WHAT THE EXERCISE ASKS:
Here the job is to return only the lines of the material, exactly, from the first one to the line with "bowl from (389, 55) to (608, 193)".

== THE RECORDS ==

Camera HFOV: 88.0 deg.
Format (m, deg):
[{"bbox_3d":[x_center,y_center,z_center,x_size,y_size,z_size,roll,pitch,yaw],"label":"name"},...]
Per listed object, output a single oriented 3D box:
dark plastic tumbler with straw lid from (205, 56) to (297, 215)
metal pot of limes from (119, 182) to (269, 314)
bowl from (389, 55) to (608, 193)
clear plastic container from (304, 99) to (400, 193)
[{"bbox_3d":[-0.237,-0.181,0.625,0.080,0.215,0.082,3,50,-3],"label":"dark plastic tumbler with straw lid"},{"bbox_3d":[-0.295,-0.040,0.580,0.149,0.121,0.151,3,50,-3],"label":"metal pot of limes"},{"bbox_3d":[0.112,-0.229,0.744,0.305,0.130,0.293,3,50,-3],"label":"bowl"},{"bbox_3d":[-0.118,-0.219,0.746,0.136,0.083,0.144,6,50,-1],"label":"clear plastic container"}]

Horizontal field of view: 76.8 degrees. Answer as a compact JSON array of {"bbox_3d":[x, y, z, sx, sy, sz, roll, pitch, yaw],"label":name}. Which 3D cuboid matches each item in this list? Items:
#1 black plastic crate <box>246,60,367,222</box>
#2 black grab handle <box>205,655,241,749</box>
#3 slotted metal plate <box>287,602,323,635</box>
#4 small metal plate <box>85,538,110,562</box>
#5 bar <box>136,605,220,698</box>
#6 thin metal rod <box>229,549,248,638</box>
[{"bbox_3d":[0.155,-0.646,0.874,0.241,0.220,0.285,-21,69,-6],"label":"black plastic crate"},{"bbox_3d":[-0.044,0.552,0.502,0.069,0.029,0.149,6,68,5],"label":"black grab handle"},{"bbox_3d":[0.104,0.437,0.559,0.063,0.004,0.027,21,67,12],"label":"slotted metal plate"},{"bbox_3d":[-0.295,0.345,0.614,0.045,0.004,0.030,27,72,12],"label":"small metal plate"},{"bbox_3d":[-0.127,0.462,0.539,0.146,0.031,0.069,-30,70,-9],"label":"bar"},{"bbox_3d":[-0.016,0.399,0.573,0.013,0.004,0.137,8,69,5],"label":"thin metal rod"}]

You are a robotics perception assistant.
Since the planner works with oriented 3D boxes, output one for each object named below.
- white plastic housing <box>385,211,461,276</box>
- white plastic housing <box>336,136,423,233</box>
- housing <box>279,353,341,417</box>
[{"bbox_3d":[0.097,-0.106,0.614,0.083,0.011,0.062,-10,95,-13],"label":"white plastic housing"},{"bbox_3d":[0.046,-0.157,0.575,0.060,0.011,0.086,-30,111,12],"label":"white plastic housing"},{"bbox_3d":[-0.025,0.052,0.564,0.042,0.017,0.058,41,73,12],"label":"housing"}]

===

SOLUTION TO THIS EXERCISE:
Camera HFOV: 88.0 deg.
Format (m, deg):
[{"bbox_3d":[x_center,y_center,z_center,x_size,y_size,z_size,roll,pitch,yaw],"label":"name"},...]
Per listed object, output a single oriented 3D box:
dark plastic tumbler with straw lid from (205, 56) to (297, 215)
metal pot of limes from (119, 182) to (269, 314)
bowl from (389, 55) to (608, 193)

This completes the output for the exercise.